Several further confrontations went down during Thursday’s practice sessions, primarily between offensive and defensive lines during a half run 9-on-7 drill held early in the session. The final showdown, sparked when rookie guard Adam Bisnowaty charged toward a defensive player, caused both sidelines to clear.

Head coach Ben McAdoo spoke on the physicality after practice.

“I like the intensity early in practice. I thought we were physical on both sides of the ball,” McAdoo said. “It was very physical with the gap schemes and that’s a part of it, but we need that physicality. We’re going to turn into a heavy-handed, physical football team. We just have to do a better job of handling the extracurricular activities after the whistle.”

McAdoo added that the fights did not cause the drill to end early.

“We have to commit ourselves to discipline and poise. It takes time to get there,” the second-year head coach said. “It’s just the third day in a row in pads. It usually happens around this time, but we need to commit ourselves to discipline and poise. If we can’t handle it, then I’ll interject and we’ll go do some other things, then come back and finish the drill.”

McAdoo appreciates the intensity and the passion but stressed that the team needed to curb the extracurriculars.

“The extracurricular stuff after the whistle is something that irritates the vets, and those are the things we need to put an end to,” he said. “You can be physical and you can be heavy-handed; you can fit your pads in and you can finish, but when that whistle blows, that extra stuff after the whistle is unnecessary.”
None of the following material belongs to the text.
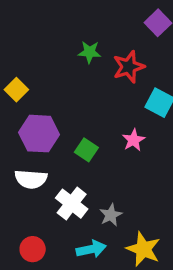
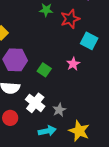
red circle: (33, 249) -> (10, 118), moved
Bisnowaty, the Giants’ sixth-round pick out of Pittsburgh, was part of several post-whistle confrontations on the line, namely one with Romeo Okwara a few plays before the sidelines cleared. The two held onto each other and exchanged words before Damon Harrison forcefully intervened.
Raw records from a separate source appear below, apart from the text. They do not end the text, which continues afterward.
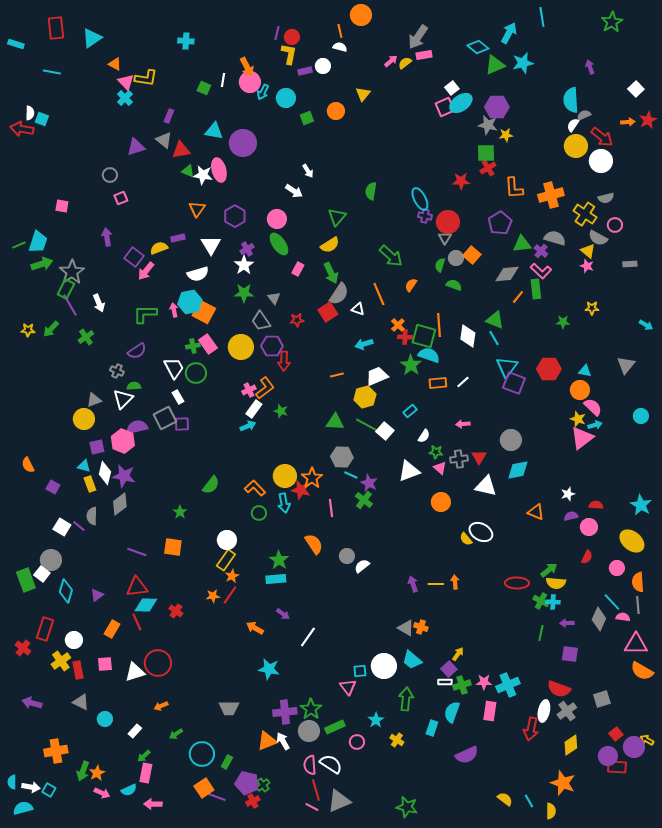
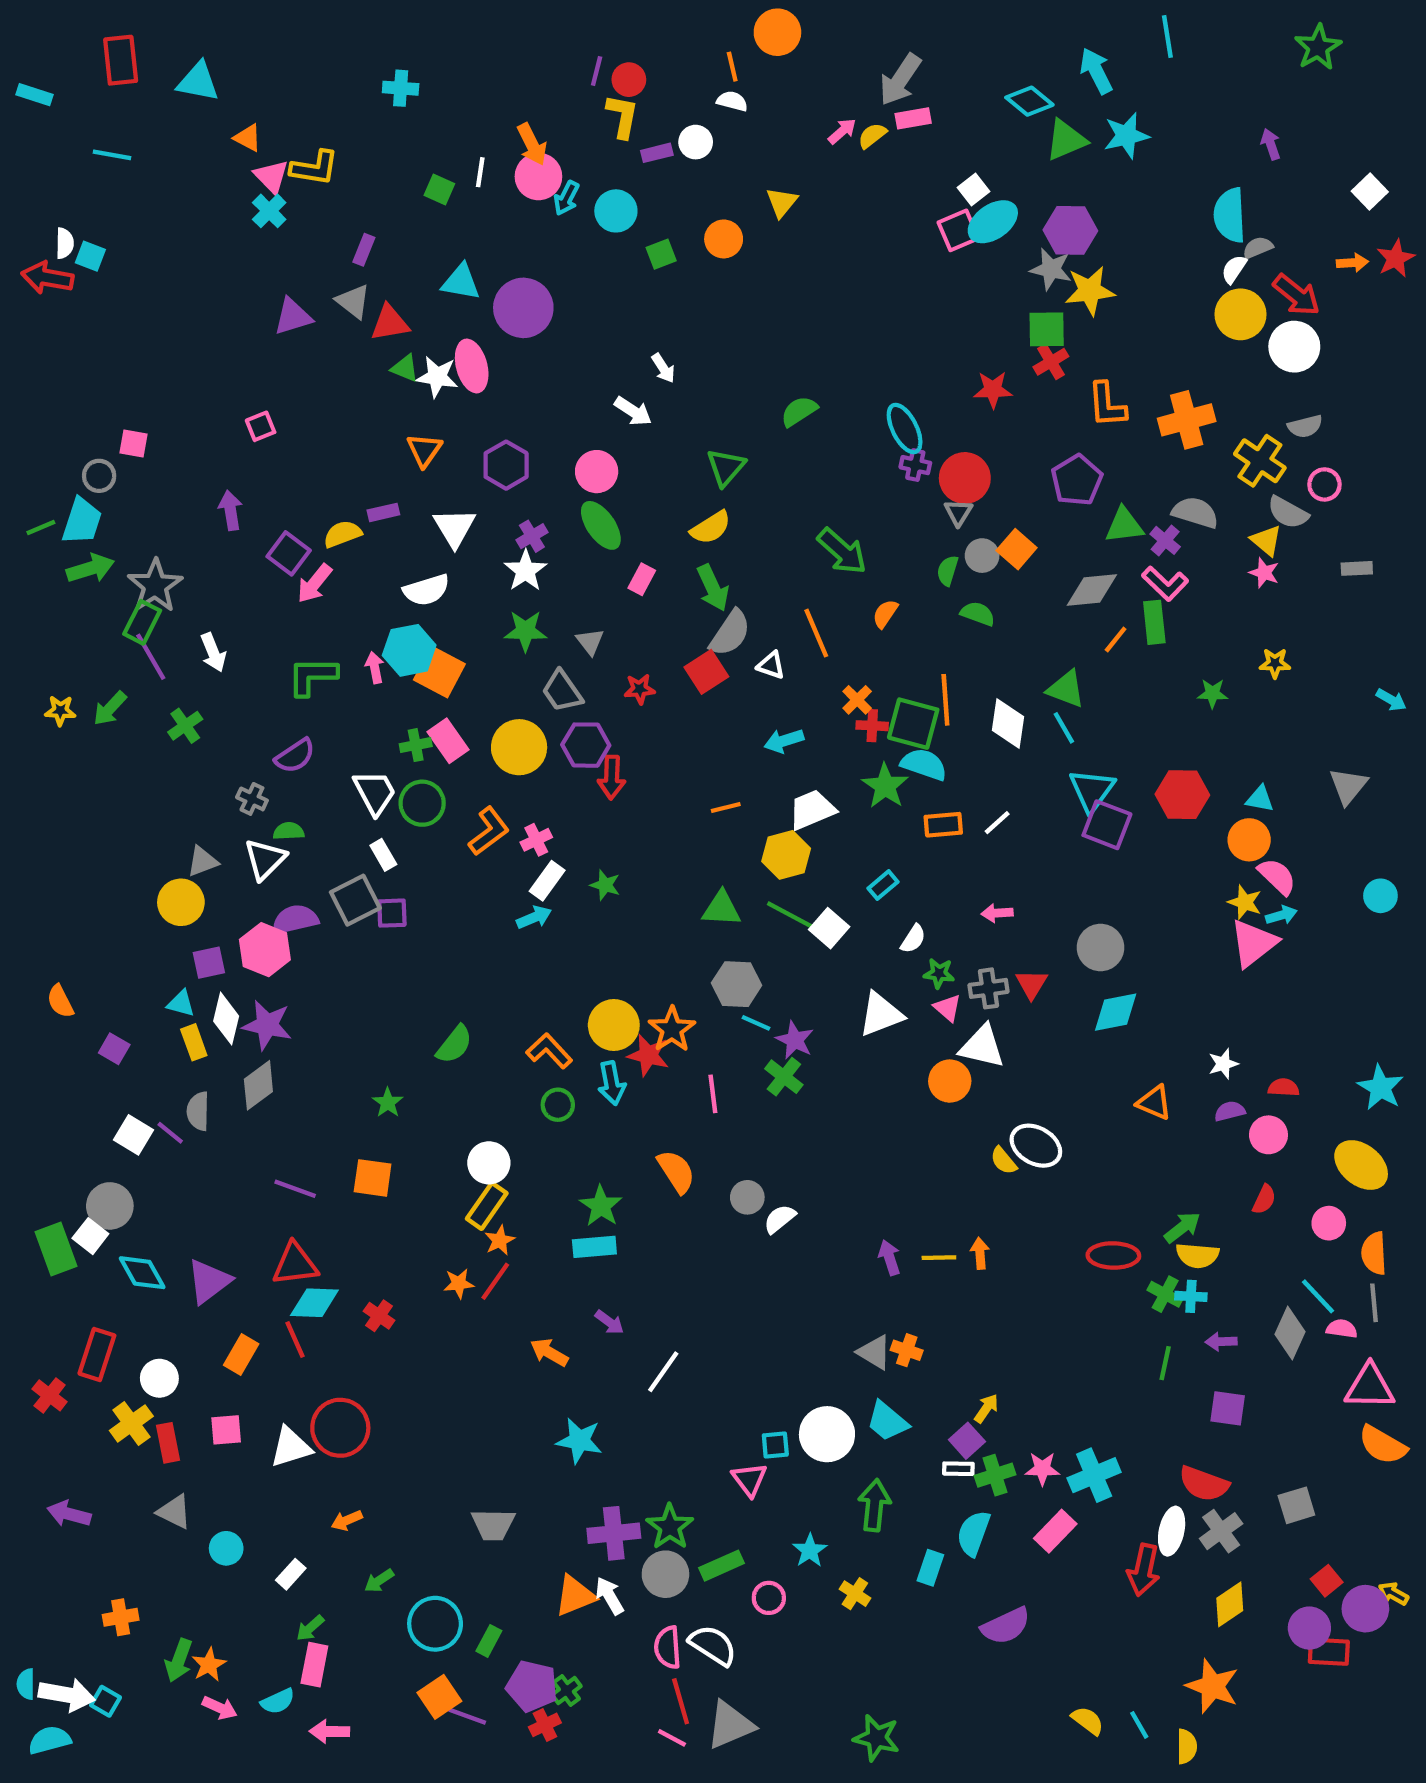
cyan arrow: (509, 33) -> (1096, 71), turned -55
cyan triangle: (92, 38) -> (198, 82), turned 45
yellow star: (506, 135) -> (1090, 291), size x1.6
gray circle: (110, 175) -> (99, 476), moved
green semicircle: (371, 191) -> (799, 411), turned 48
orange L-shape: (265, 388) -> (489, 831), moved
white triangle: (486, 486) -> (982, 1047), moved
cyan diamond: (66, 591) -> (142, 1273), turned -45
purple triangle: (97, 595) -> (209, 1281), size x1.6
pink rectangle: (490, 711) -> (1055, 1531), turned 36
orange cross: (56, 751) -> (121, 1617), size x0.7
white arrow: (31, 787) -> (67, 1695), size x1.4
Bisnowaty also had an antagonistic get-together with Olivier Vernon, who likewise took the podium after practice.

“Practice is practice. You’re going to get things like that. You know, we just keep moving forward from that. We’re still teammates at the end of the day,” Vernon said. “We’re just out there trying to get better. Once you get in full pads, blood gets flowing and it gets very competitive out there. You know, that’s football.”

Veteran guard Justin Pugh, repping the offensive line, brushed off any long-term repercussions of the on-field civil war.
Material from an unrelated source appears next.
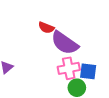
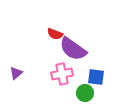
pink cross: (69, 68) -> (62, 74), moved

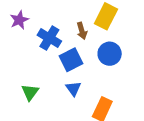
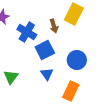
blue circle: (110, 54) -> (77, 60), moved

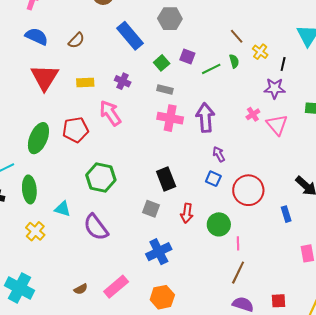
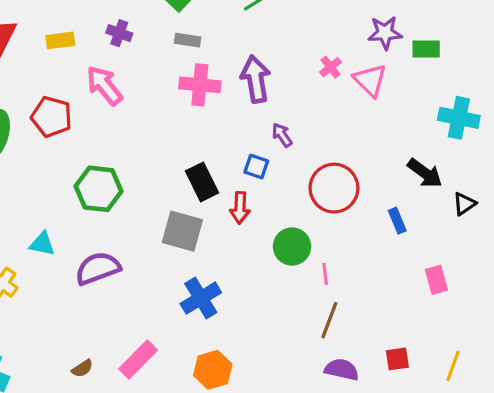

“That’s football, that’s August camp. It happens every year,” Pugh said. “You go into the locker room, you shake that guy’s hand, you move on from it. It’s part of it. Nine-on-seven, three days in pads we’ve been, so it was bound to happen. We’ve just got to make sure we protect each other because we’re family. At the end of the day, come September, whenever we play Dallas, we’re all on the same team, we’re wearing the same jersey.”

Like McAdoo, however, the former first-round pick stressed the need for a balance between toughness and smarts, and not make any stupid moves that could lead to catastrophe.

“At the end of the day, we’ve got to protect each other and be safe,” Pugh said. “You don’t want to end up hurting yourself and knocking yourself out of camp and then hurting yourself on making this team because of something silly like getting in a fight with a guy that you know, it really doesn’t matter that you’re fighting. It’s not going to prove anything within the team.”

Before making that statement, Pugh jokingly stated he would tell Bisnowaty to “grab the facemask and go upper cuts”. After laughing that off, he reiterated the importance of controlling emotions and showing grit.

“We’re a team here, we’re the New York Giants, we do things a certain way,” Pugh said. “We’ve got to make sure we respect the guy across from us and make sure that we’re doing the right things to represent each other, the team, and not put ourselves in a bad position. Because the worst thing that can happen, we lose a guy for an extended period of time.”

Though likely scheduled for a walk-through in tomorrow’s late morning practice, which is slated to begin at 11:55 AM, the Giants are just over a week away from facing off against a team other than themselves. They open their preseason slate against the Pittsburgh Steelers on August 11 (8 PM EST, WNBC).